This is the VOA Special English Agriculture Report.
The United States is suffering its worst drought in almost sixty years. Moderate to extreme dry conditions spread to fifty-five percent of the country in June. That was the most since December of nineteen fifty-six.
The National Climatic Data Center also says high temperatures in June added to the warmest twelve-month period on record. Recordkeeping began in eighteen ninety-five.
The drought map showed that conditions improved in the Southeast in June compared to May. But they intensified from the Midwest to the Great Plains and much of the West. Predictions through the end of October suggest that the drought is likely to improve in areas of the Southwest and Southeast. But the drought is expected to continue or intensify in large parts of the country.
Last week, Agriculture Secretary Tom Vilsack met with President Obama. Mr. Vilsack says the drought has severely affected corn and soybean crops. The United States is the world's leading producer of maze and soybeans.
TOM VILASK: " Thirty-eight percent of our corn crop as of today is rated as poor to very poor, thirty percent of our soybeans, poor to very poor."
Most of the affected states are in the southern half of the country. But officials said farmlands in the north are now drying up as well.
The drought has pushed up prices for corn and soybeans. Both are used in food production and for animal feed.

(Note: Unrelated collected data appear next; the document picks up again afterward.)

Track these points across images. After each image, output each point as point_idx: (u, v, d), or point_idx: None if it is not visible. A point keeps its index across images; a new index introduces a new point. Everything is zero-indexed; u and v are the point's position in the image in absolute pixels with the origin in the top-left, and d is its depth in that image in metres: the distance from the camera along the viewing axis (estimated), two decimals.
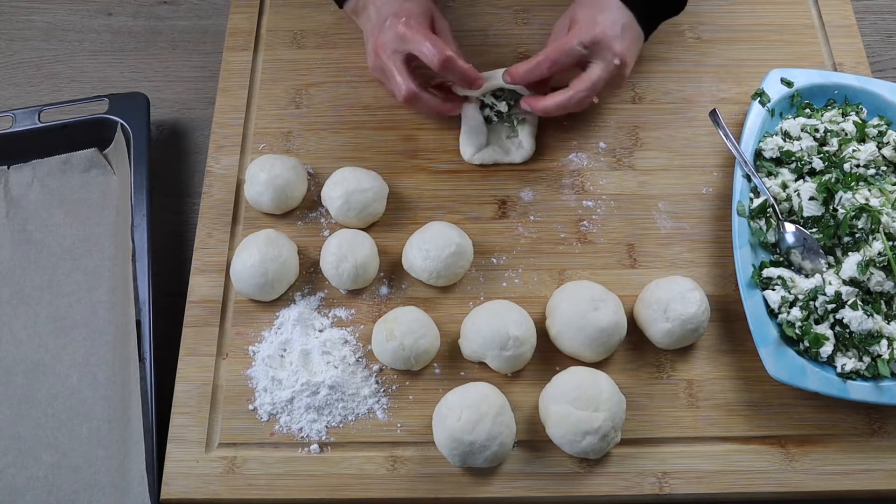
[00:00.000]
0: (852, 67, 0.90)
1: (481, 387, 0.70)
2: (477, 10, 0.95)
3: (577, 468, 0.70)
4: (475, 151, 0.84)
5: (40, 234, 0.83)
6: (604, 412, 0.67)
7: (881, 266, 0.72)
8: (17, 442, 0.73)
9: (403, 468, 0.71)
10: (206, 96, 0.93)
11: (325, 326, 0.76)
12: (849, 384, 0.70)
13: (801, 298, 0.73)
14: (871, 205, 0.74)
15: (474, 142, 0.84)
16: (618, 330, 0.73)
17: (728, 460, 0.71)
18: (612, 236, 0.81)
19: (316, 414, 0.72)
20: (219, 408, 0.73)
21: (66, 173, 0.86)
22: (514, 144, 0.85)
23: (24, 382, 0.76)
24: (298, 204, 0.83)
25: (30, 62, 0.97)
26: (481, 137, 0.84)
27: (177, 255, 0.84)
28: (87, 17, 1.01)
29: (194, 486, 0.70)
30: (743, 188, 0.79)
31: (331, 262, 0.76)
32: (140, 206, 0.81)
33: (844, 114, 0.83)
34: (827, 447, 0.72)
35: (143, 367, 0.73)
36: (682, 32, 0.94)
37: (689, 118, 0.88)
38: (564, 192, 0.84)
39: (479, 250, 0.80)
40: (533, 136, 0.85)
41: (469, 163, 0.85)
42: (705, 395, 0.74)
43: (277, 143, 0.87)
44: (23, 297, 0.80)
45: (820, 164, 0.79)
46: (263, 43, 0.93)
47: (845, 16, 0.94)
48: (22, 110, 0.87)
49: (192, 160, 0.91)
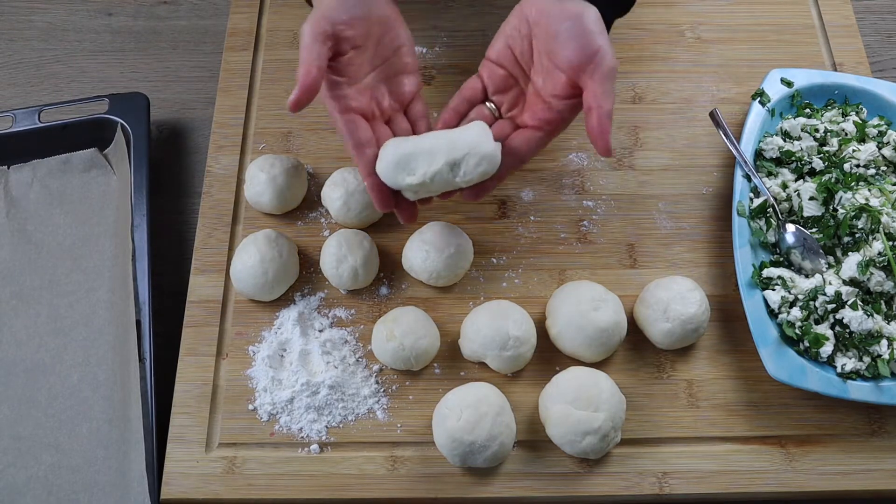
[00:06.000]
0: (852, 67, 0.90)
1: (481, 387, 0.70)
2: (477, 10, 0.95)
3: (577, 468, 0.70)
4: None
5: (40, 234, 0.83)
6: (604, 412, 0.67)
7: (881, 266, 0.72)
8: (17, 442, 0.73)
9: (403, 468, 0.71)
10: (206, 96, 0.93)
11: (325, 326, 0.76)
12: (849, 384, 0.70)
13: (801, 298, 0.73)
14: (871, 205, 0.74)
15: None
16: (618, 330, 0.73)
17: (728, 460, 0.71)
18: (612, 236, 0.81)
19: (316, 414, 0.72)
20: (219, 408, 0.73)
21: (66, 173, 0.86)
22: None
23: (24, 382, 0.76)
24: (298, 204, 0.83)
25: (30, 62, 0.97)
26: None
27: (177, 255, 0.84)
28: (87, 17, 1.01)
29: (194, 486, 0.70)
30: (743, 188, 0.79)
31: (331, 262, 0.76)
32: (140, 206, 0.81)
33: (844, 114, 0.83)
34: (827, 447, 0.72)
35: (143, 367, 0.73)
36: (682, 32, 0.94)
37: (689, 118, 0.88)
38: (564, 192, 0.84)
39: (479, 250, 0.80)
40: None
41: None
42: (705, 395, 0.74)
43: (277, 143, 0.87)
44: (23, 297, 0.80)
45: (820, 164, 0.79)
46: (263, 43, 0.93)
47: (845, 16, 0.94)
48: (22, 110, 0.87)
49: (192, 160, 0.91)
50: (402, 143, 0.68)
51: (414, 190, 0.68)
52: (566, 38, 0.65)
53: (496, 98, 0.72)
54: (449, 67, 0.91)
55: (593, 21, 0.65)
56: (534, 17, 0.68)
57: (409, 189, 0.68)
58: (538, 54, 0.69)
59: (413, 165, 0.66)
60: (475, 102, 0.73)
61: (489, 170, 0.67)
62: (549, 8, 0.67)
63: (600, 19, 0.66)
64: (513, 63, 0.71)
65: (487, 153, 0.66)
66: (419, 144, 0.67)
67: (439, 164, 0.66)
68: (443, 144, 0.67)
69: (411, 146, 0.67)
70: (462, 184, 0.68)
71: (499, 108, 0.72)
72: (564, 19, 0.66)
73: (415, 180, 0.67)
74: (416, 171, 0.66)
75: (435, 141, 0.67)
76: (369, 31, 0.68)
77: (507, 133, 0.70)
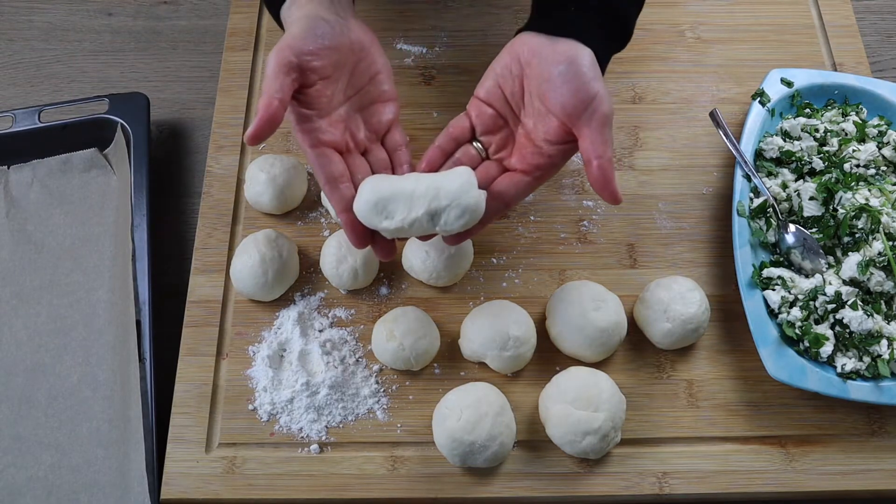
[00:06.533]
0: (852, 67, 0.90)
1: (481, 387, 0.70)
2: (477, 10, 0.95)
3: (577, 468, 0.70)
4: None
5: (40, 234, 0.83)
6: (604, 412, 0.67)
7: (881, 266, 0.72)
8: (17, 442, 0.73)
9: (403, 468, 0.71)
10: (206, 96, 0.93)
11: (324, 326, 0.76)
12: (849, 384, 0.70)
13: (801, 298, 0.73)
14: (871, 205, 0.74)
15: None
16: (618, 330, 0.73)
17: (728, 460, 0.71)
18: (612, 236, 0.81)
19: (316, 414, 0.72)
20: (219, 408, 0.73)
21: (66, 173, 0.86)
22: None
23: (24, 382, 0.76)
24: (298, 204, 0.83)
25: (30, 62, 0.97)
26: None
27: (177, 255, 0.84)
28: (87, 17, 1.01)
29: (194, 486, 0.70)
30: (743, 188, 0.79)
31: (331, 262, 0.76)
32: (140, 206, 0.81)
33: (844, 114, 0.83)
34: (827, 447, 0.72)
35: (143, 367, 0.73)
36: (682, 32, 0.94)
37: (689, 118, 0.88)
38: (564, 192, 0.84)
39: (479, 250, 0.80)
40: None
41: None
42: (705, 395, 0.74)
43: (277, 143, 0.87)
44: (23, 297, 0.80)
45: (820, 164, 0.79)
46: (263, 43, 0.93)
47: (845, 16, 0.94)
48: (22, 110, 0.87)
49: (192, 160, 0.91)
50: (380, 184, 0.64)
51: (391, 232, 0.64)
52: (560, 83, 0.62)
53: (484, 138, 0.69)
54: (449, 67, 0.91)
55: (588, 65, 0.62)
56: (525, 56, 0.65)
57: (385, 231, 0.64)
58: (529, 96, 0.65)
59: (391, 209, 0.63)
60: (462, 141, 0.69)
61: (471, 221, 0.63)
62: (541, 49, 0.63)
63: (595, 63, 0.62)
64: (502, 103, 0.68)
65: (470, 205, 0.62)
66: (400, 187, 0.63)
67: (419, 213, 0.62)
68: (424, 190, 0.63)
69: (390, 188, 0.63)
70: (442, 233, 0.65)
71: (486, 148, 0.69)
72: (558, 62, 0.62)
73: (392, 225, 0.63)
74: (395, 216, 0.63)
75: (416, 185, 0.63)
76: (340, 60, 0.65)
77: (493, 175, 0.67)
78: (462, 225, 0.63)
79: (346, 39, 0.65)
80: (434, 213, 0.63)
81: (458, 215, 0.63)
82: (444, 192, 0.63)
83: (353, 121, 0.67)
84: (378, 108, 0.69)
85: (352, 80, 0.67)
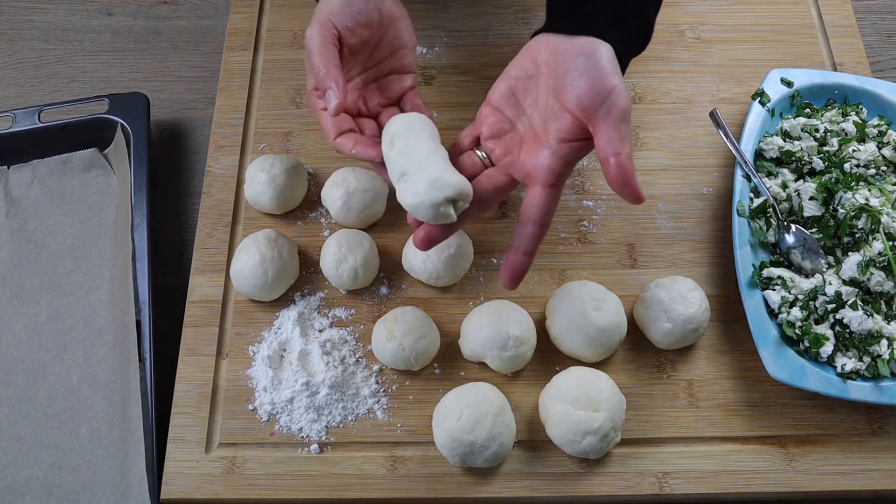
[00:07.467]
0: (852, 67, 0.90)
1: (481, 387, 0.70)
2: (477, 10, 0.95)
3: (577, 468, 0.70)
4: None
5: (40, 234, 0.83)
6: (604, 412, 0.67)
7: (881, 266, 0.72)
8: (17, 442, 0.73)
9: (403, 468, 0.71)
10: (206, 96, 0.93)
11: (324, 326, 0.76)
12: (849, 384, 0.70)
13: (801, 298, 0.73)
14: (871, 205, 0.74)
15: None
16: (618, 330, 0.73)
17: (728, 460, 0.71)
18: (612, 236, 0.81)
19: (316, 414, 0.72)
20: (219, 408, 0.73)
21: (66, 173, 0.86)
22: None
23: (24, 382, 0.76)
24: (298, 204, 0.83)
25: (30, 62, 0.97)
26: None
27: (177, 255, 0.84)
28: (87, 17, 1.01)
29: (194, 486, 0.70)
30: (743, 188, 0.79)
31: (331, 262, 0.76)
32: (140, 206, 0.81)
33: (844, 114, 0.83)
34: (827, 447, 0.72)
35: (143, 367, 0.73)
36: (682, 32, 0.94)
37: (689, 118, 0.88)
38: (564, 192, 0.83)
39: (479, 250, 0.80)
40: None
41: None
42: (705, 395, 0.74)
43: (277, 143, 0.87)
44: (23, 297, 0.80)
45: (820, 164, 0.79)
46: (263, 43, 0.93)
47: (845, 16, 0.94)
48: (22, 110, 0.87)
49: (192, 160, 0.91)
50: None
51: (390, 160, 0.63)
52: (577, 76, 0.59)
53: (489, 143, 0.66)
54: (449, 67, 0.91)
55: (607, 58, 0.59)
56: (543, 56, 0.62)
57: (387, 159, 0.63)
58: (545, 96, 0.63)
59: (400, 146, 0.63)
60: (468, 149, 0.67)
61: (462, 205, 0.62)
62: (560, 46, 0.61)
63: (614, 57, 0.60)
64: (514, 105, 0.66)
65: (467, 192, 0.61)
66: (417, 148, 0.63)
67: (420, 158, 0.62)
68: (433, 175, 0.61)
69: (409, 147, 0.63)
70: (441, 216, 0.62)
71: (489, 155, 0.66)
72: (576, 55, 0.60)
73: (392, 153, 0.63)
74: (397, 146, 0.63)
75: (433, 158, 0.62)
76: (369, 37, 0.66)
77: (499, 184, 0.65)
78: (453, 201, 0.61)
79: (377, 15, 0.66)
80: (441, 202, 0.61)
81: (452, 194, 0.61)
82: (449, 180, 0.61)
83: (369, 90, 0.69)
84: (395, 79, 0.70)
85: (374, 54, 0.69)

Last week the United Nations Food and Agriculture Organization reported a twenty percent jump in maize and wheat prices over the past three weeks.
Wheat prices are up as hot, dry weather affects production in the Black Sea region.
In the United States, ranchers may quickly reduce the size of their herds of animals rather than pay higher feed prices to keep raising them. That increased supply of meat would reduce meat prices in the short-term. But those prices could increase several months from now.
Mr. Vilsack said the overall effect of the drought is hard to predict. Some areas are getting rain, and drought-resistant seeds have helped crops grow well in some areas.
President Obama has cut the interest rate on disaster loans for farmers and made it easier for affected areas to receive government financial assistance. At the same time, farmers are waiting to see what Congress does with the farm bill, a major piece of legislation renewed every five years.
The Senate has passed a version that would end direct payments to farmers but help pay for crop insurance. The plan would save money. But the House of Representative has passed different legislation, and Congress needs to reach a compromise. The current farm bill ends at the end of September.
And that's the VOA Special English Agriculture Report. I'm Jim Tedder.